> Page text
What Are the Benefits of Shea Butter for Skin?

The most obvious benefit, of course, is its moisturizing and nourishing properties. Shea butter is suitable for all skin types thanks to its moisturizing and repairing properties. Acting in depth, it brings the necessary nutritive elements to the dry skin with the help of fatty acids. Moreover, it reinforces the action of the lipidic barrier of the skin, allowing it to protect the user from external aggressions and dehydration. Hydrated and nourished, the skin becomes supple and soft.

It has been shown that this vegetable butter seals in moisture to the skin and protects the skin barrier. One study even suggests that it has topical effects similar to those of ceramides, the polar lipids naturally present in the epidermis and responsible for sealing the skin barrier. Shea butter and its components are also known as phytoceramides.

What Are the Benefits of Shea Butter for Hair?

In hair application, shea butter is also appreciated for its moisturizing and protective virtues. The hydration of the scalp and hair fibers is necessary to give them softness and shine. The hair is thus easy to style, and defining in the case of curly hair.

> Listed entries
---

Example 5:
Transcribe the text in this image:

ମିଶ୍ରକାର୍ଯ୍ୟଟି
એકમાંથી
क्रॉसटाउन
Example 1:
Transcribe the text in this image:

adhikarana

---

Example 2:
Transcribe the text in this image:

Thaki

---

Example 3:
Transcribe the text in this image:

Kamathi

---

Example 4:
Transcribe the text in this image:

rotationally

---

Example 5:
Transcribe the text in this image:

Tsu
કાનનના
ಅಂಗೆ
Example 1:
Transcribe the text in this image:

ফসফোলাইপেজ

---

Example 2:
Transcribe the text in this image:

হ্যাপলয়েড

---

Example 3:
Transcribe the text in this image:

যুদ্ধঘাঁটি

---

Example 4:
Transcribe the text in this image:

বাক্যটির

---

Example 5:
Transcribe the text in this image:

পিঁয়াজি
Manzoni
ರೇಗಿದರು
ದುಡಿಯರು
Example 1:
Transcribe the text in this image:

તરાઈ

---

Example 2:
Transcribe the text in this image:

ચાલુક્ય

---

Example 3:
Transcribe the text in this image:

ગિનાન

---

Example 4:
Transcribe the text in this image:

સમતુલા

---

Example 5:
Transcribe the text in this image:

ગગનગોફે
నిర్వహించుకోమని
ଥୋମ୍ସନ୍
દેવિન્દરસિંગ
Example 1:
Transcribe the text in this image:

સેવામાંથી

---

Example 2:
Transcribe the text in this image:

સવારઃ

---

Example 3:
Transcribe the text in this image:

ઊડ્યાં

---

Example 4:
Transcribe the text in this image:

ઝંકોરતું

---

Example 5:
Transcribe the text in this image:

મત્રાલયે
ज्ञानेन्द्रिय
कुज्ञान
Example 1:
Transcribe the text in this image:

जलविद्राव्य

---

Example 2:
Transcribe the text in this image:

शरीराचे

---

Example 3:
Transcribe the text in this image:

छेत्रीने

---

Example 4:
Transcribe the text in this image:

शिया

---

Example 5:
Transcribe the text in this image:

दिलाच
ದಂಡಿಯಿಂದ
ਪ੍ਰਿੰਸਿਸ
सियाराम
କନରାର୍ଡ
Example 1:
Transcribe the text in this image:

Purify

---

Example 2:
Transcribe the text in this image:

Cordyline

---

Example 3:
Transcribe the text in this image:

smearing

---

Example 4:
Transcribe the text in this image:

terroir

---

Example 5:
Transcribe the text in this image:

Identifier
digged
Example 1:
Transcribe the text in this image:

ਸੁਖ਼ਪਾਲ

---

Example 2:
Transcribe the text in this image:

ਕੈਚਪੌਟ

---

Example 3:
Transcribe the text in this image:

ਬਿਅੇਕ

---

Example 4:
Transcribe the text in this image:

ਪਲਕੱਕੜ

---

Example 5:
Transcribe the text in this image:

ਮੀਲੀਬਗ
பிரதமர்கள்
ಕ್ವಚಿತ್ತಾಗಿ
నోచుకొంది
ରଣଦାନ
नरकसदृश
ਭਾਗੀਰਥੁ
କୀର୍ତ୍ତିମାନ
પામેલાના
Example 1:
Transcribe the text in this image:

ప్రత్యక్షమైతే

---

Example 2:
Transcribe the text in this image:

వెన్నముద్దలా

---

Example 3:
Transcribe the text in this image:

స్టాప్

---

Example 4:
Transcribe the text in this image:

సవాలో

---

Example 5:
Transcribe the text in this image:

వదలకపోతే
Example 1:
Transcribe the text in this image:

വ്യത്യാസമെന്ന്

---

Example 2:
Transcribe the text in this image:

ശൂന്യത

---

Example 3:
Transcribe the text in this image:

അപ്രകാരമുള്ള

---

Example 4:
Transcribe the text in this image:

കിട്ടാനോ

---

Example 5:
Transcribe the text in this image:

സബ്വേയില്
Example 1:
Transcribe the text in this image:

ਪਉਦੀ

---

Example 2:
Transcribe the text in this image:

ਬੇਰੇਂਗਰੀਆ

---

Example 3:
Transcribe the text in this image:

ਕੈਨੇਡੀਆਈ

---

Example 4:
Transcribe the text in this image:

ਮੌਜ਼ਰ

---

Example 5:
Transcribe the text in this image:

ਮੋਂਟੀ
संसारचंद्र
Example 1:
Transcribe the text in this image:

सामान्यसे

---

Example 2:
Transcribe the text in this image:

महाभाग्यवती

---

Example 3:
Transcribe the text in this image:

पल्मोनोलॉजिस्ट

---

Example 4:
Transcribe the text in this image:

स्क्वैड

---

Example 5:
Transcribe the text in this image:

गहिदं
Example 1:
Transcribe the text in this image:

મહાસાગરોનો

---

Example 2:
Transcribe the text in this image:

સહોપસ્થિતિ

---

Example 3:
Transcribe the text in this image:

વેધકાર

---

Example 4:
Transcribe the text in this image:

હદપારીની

> List of tasks
a. Reproduce the shea butter text from "The most obvious" up to and including "known as phytoceramides.".
b. Carry on writing the shea butter text from the point where it stops.

> Responses by item number
a.
The most obvious benefit, of course, is its moisturizing and nourishing properties. Shea butter is suitable for all skin types thanks to its moisturizing and repairing properties. Acting in depth, it brings the necessary nutritive elements to the dry skin with the help of fatty acids. Moreover, it reinforces the action of the lipidic barrier of the skin, allowing it to protect the user from external aggressions and dehydration. Hydrated and nourished, the skin becomes supple and soft.

It has been shown that this vegetable butter seals in moisture to the skin and protects the skin barrier. One study even suggests that it has topical effects similar to those of ceramides, the polar lipids naturally present in the epidermis and responsible for sealing the skin barrier. Shea butter and its components are also known as phytoceramides.

b.
Moreover, shea butter is also an excellent choice for colored hair. By protecting the hair from the sun's rays, it maintains the color and prevents breakage. This protective action is also useful to prevent hair aging, which causes dull and grayish color.

Precautions To Take When Using Shea Butter

For topical use, shea butter has no particular negative side effects. It is suitable for all skin and hair types, and is even suitable for infants and pregnant women.

Knowing that it contains latex, it is not recommended for people allergic to this substance. In this case, it can cause irritation, inflammation and even respiratory distress.

To find out if you are tolerant to shea butter, apply a small amount of the product to the inner elbow for 48 hours beforehand. If you notice irritation, tingling or itching, it means that you do not tolerate the treatment well. Otherwise, it is always necessary to follow the instructions mentioned by the producer to avoid adverse reactions.

In Which Care Products Can I Find Shea Butter?

Shea butter is mainly found in skin care products with moisturizing and nourishing properties (balm, cream, etc.). It can also be incorporated into formulas designed to fight stretch marks and signs of aging. For hair use, it is often used as a mask. Its concentration in a care product can vary between 1 and 60% depending on the benefits and the desired texture.

Typology has developed several care products with this vegetable butter.

  • The 9-ingredient nourishing lip balm was designed using only the ingredients essential to its function. Shea butter helps protect the lips from dryness.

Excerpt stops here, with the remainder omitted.